| ASSIGNMENT |
Could you give the data below again exactly, apart from the pictures?
*** Opening of MATERIAL PROVIDED ***
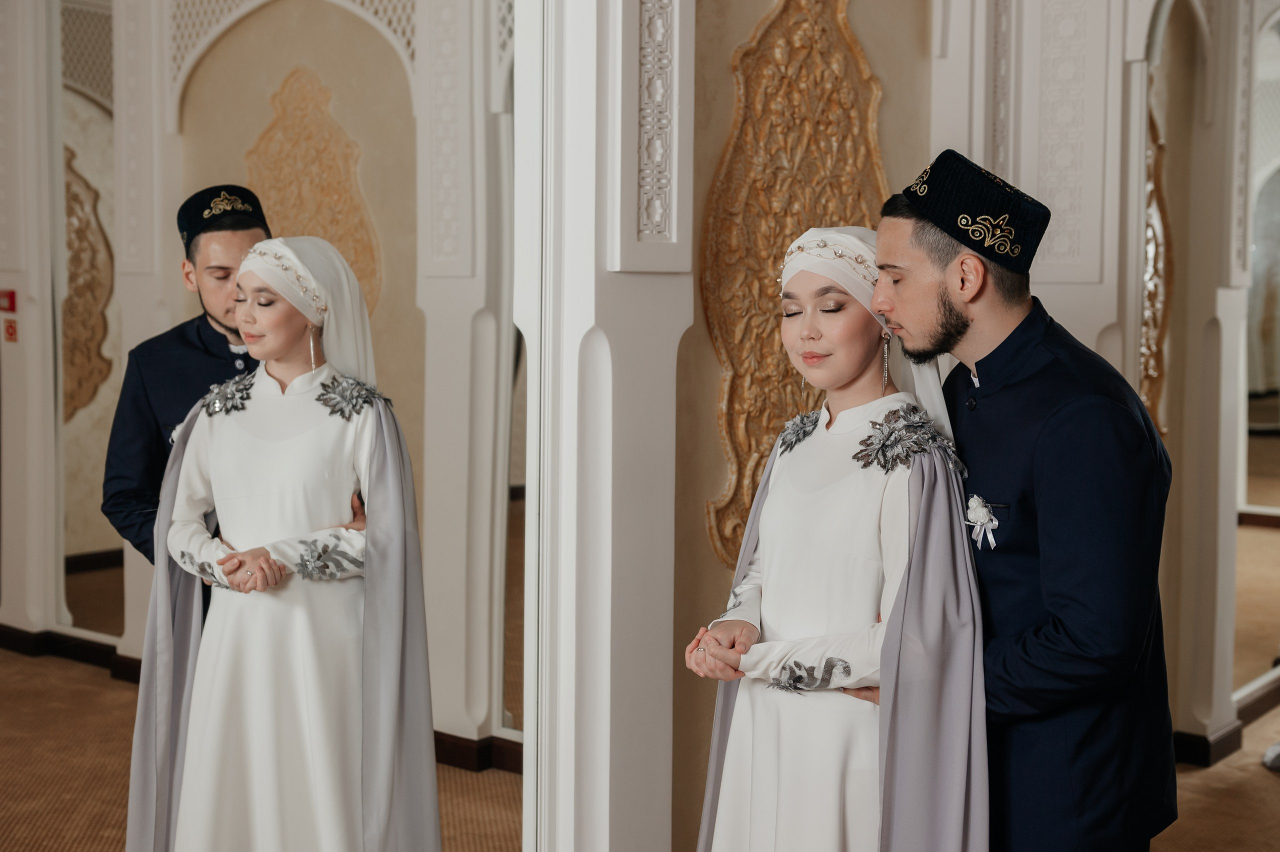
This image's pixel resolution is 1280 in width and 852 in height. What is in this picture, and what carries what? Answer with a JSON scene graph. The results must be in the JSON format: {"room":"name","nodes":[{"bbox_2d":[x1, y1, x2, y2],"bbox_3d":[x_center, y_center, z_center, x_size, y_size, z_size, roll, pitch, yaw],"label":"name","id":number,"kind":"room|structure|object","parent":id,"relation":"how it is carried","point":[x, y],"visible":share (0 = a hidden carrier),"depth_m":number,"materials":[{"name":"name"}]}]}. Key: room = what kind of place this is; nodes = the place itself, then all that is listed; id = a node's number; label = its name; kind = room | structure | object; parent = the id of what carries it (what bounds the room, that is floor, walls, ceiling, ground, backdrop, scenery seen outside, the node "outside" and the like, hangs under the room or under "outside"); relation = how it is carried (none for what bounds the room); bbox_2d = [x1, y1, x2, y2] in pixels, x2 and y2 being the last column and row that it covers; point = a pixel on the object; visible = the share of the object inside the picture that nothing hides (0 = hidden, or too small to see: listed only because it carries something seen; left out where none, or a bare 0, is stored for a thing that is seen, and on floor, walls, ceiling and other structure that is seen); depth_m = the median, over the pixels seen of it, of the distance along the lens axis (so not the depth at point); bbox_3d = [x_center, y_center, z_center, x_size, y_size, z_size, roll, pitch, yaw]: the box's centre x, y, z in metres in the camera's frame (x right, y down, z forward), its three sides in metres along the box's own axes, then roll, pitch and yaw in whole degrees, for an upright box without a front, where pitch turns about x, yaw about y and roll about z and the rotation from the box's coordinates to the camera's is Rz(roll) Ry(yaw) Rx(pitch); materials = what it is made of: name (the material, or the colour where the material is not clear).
{"room":"event hall","nodes":[
{"label":"event hall","id":0,"kind":"room"},
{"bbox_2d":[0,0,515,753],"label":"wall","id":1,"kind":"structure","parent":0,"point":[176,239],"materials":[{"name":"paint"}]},
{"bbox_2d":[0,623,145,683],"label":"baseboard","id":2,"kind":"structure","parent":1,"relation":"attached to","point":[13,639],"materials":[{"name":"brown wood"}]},
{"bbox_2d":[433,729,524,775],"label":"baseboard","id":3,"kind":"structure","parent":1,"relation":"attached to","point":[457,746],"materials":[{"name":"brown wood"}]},
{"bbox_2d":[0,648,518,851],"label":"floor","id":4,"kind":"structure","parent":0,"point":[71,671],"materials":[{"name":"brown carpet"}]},
{"bbox_2d":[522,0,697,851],"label":"white pillar","id":5,"kind":"structure","parent":0,"point":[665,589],"depth_m":3.21,"materials":[{"name":"white paint"}]},
{"bbox_2d":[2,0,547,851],"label":"mirror","id":6,"kind":"object","parent":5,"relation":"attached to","point":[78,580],"visible":0.99,"depth_m":2.85,"materials":[{"name":"mirror"}]},
{"bbox_2d":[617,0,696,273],"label":"carved panel","id":7,"kind":"object","parent":5,"relation":"attached to","point":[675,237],"visible":0.98,"depth_m":3.16,"materials":[{"name":"white paint"}]},
{"bbox_2d":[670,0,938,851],"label":"wall","id":8,"kind":"structure","parent":0,"point":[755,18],"depth_m":3.71,"materials":[{"name":"beige paint"}]},
{"bbox_2d":[701,0,891,580],"bbox_3d":[0.420,-0.395,3.923,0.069,1.565,0.603,4,5,39],"label":"wall panel","id":9,"kind":"object","parent":8,"relation":"attached to","point":[792,232],"visible":0.64,"depth_m":3.84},
{"bbox_2d":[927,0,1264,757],"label":"right wall","id":10,"kind":"structure","parent":0,"point":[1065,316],"depth_m":4.67,"materials":[{"name":"white paint"}]},
{"bbox_2d":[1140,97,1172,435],"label":"carved panel","id":11,"kind":"object","parent":10,"relation":"attached to","point":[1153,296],"visible":0.34,"depth_m":5.01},
{"bbox_2d":[1173,665,1279,768],"bbox_3d":[2.284,1.026,5.196,0.917,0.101,2.695,4,5,39],"label":"baseboard","id":12,"kind":"structure","parent":10,"relation":"attached to","point":[1203,746],"depth_m":5.15,"materials":[{"name":"brown wood"}]},
{"bbox_2d":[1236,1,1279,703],"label":"mirror","id":13,"kind":"object","parent":10,"relation":"attached to","point":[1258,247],"visible":0.8,"depth_m":5.44,"materials":[{"name":"mirror"}]},
{"bbox_2d":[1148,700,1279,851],"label":"floor","id":14,"kind":"structure","parent":0,"point":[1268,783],"depth_m":4.64,"materials":[{"name":"brown carpet"}]},
{"bbox_2d":[686,228,988,851],"bbox_3d":[0.381,0.469,2.797,0.571,1.533,0.621,4,5,39],"label":"woman","id":15,"kind":"object","parent":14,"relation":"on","point":[775,483],"visible":0.95,"depth_m":2.66},
{"bbox_2d":[866,145,1177,851],"bbox_3d":[0.681,0.378,2.818,0.565,1.689,0.559,4,5,39],"label":"man","id":16,"kind":"object","parent":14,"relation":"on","point":[968,326],"visible":0.92,"depth_m":2.61},
{"bbox_2d":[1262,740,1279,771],"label":"shoe","id":17,"kind":"object","parent":14,"relation":"on","point":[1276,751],"visible":0.96,"depth_m":5.01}
]}

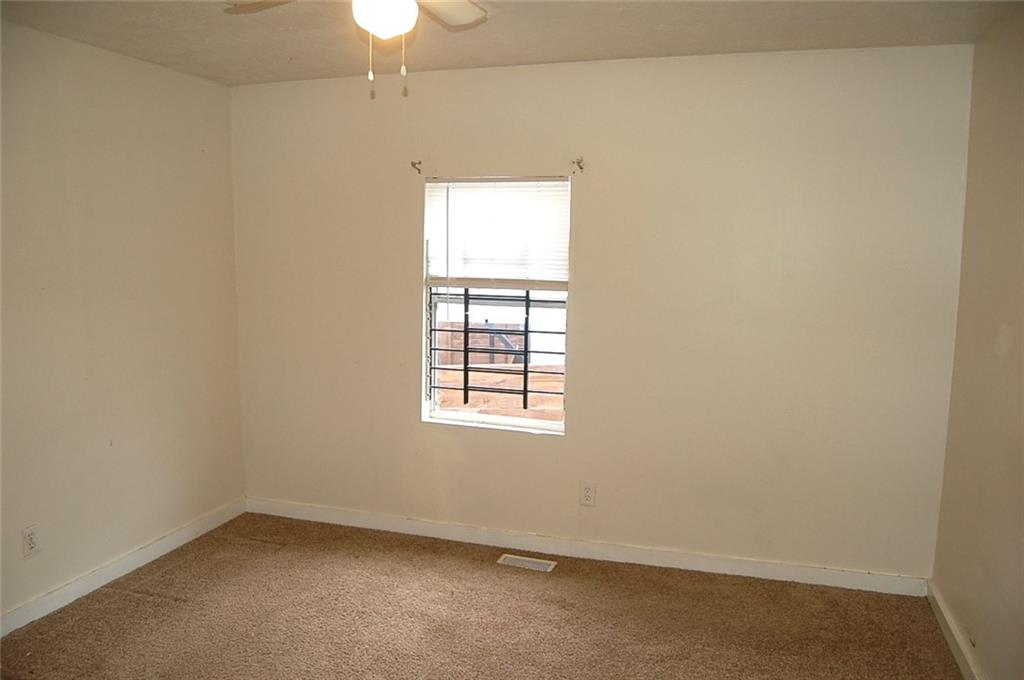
*** Close of MATERIAL PROVIDED ***
| EXERCISE ANSWER |
This image's pixel resolution is 1280 in width and 852 in height. What is in this picture, and what carries what? Answer with a JSON scene graph. The results must be in the JSON format: {"room":"name","nodes":[{"bbox_2d":[x1, y1, x2, y2],"bbox_3d":[x_center, y_center, z_center, x_size, y_size, z_size, roll, pitch, yaw],"label":"name","id":number,"kind":"room|structure|object","parent":id,"relation":"how it is carried","point":[x, y],"visible":share (0 = a hidden carrier),"depth_m":number,"materials":[{"name":"name"}]}]}. Key: room = what kind of place this is; nodes = the place itself, then all that is listed; id = a node's number; label = its name; kind = room | structure | object; parent = the id of what carries it (what bounds the room, that is floor, walls, ceiling, ground, backdrop, scenery seen outside, the node "outside" and the like, hangs under the room or under "outside"); relation = how it is carried (none for what bounds the room); bbox_2d = [x1, y1, x2, y2] in pixels, x2 and y2 being the last column and row that it covers; point = a pixel on the object; visible = the share of the object inside the picture that nothing hides (0 = hidden, or too small to see: listed only because it carries something seen; left out where none, or a bare 0, is stored for a thing that is seen, and on floor, walls, ceiling and other structure that is seen); depth_m = the median, over the pixels seen of it, of the distance along the lens axis (so not the depth at point); bbox_3d = [x_center, y_center, z_center, x_size, y_size, z_size, roll, pitch, yaw]: the box's centre x, y, z in metres in the camera's frame (x right, y down, z forward), its three sides in metres along the box's own axes, then roll, pitch and yaw in whole degrees, for an upright box without a front, where pitch turns about x, yaw about y and roll about z and the rotation from the box's coordinates to the camera's is Rz(roll) Ry(yaw) Rx(pitch); materials = what it is made of: name (the material, or the colour where the material is not clear).
{"room":"event hall","nodes":[
{"label":"event hall","id":0,"kind":"room"},
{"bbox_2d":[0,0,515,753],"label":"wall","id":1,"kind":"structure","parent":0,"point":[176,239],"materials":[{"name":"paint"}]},
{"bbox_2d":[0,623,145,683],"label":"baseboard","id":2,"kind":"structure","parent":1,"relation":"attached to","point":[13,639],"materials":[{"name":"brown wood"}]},
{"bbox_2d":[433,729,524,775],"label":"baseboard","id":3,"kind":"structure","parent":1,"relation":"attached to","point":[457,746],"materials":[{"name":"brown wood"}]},
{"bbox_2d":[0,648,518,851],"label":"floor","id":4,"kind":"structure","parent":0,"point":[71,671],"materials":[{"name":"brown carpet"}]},
{"bbox_2d":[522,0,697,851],"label":"white pillar","id":5,"kind":"structure","parent":0,"point":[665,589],"depth_m":3.21,"materials":[{"name":"white paint"}]},
{"bbox_2d":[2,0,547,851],"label":"mirror","id":6,"kind":"object","parent":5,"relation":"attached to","point":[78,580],"visible":0.99,"depth_m":2.85,"materials":[{"name":"mirror"}]},
{"bbox_2d":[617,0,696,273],"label":"carved panel","id":7,"kind":"object","parent":5,"relation":"attached to","point":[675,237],"visible":0.98,"depth_m":3.16,"materials":[{"name":"white paint"}]},
{"bbox_2d":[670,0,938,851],"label":"wall","id":8,"kind":"structure","parent":0,"point":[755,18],"depth_m":3.71,"materials":[{"name":"beige paint"}]},
{"bbox_2d":[701,0,891,580],"bbox_3d":[0.420,-0.395,3.923,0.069,1.565,0.603,4,5,39],"label":"wall panel","id":9,"kind":"object","parent":8,"relation":"attached to","point":[792,232],"visible":0.64,"depth_m":3.84},
{"bbox_2d":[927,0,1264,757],"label":"right wall","id":10,"kind":"structure","parent":0,"point":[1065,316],"depth_m":4.67,"materials":[{"name":"white paint"}]},
{"bbox_2d":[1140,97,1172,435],"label":"carved panel","id":11,"kind":"object","parent":10,"relation":"attached to","point":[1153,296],"visible":0.34,"depth_m":5.01},
{"bbox_2d":[1173,665,1279,768],"bbox_3d":[2.284,1.026,5.196,0.917,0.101,2.695,4,5,39],"label":"baseboard","id":12,"kind":"structure","parent":10,"relation":"attached to","point":[1203,746],"depth_m":5.15,"materials":[{"name":"brown wood"}]},
{"bbox_2d":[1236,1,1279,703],"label":"mirror","id":13,"kind":"object","parent":10,"relation":"attached to","point":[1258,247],"visible":0.8,"depth_m":5.44,"materials":[{"name":"mirror"}]},
{"bbox_2d":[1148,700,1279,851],"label":"floor","id":14,"kind":"structure","parent":0,"point":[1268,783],"depth_m":4.64,"materials":[{"name":"brown carpet"}]},
{"bbox_2d":[686,228,988,851],"bbox_3d":[0.381,0.469,2.797,0.571,1.533,0.621,4,5,39],"label":"woman","id":15,"kind":"object","parent":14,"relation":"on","point":[775,483],"visible":0.95,"depth_m":2.66},
{"bbox_2d":[866,145,1177,851],"bbox_3d":[0.681,0.378,2.818,0.565,1.689,0.559,4,5,39],"label":"man","id":16,"kind":"object","parent":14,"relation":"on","point":[968,326],"visible":0.92,"depth_m":2.61},
{"bbox_2d":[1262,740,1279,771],"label":"shoe","id":17,"kind":"object","parent":14,"relation":"on","point":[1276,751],"visible":0.96,"depth_m":5.01}
]}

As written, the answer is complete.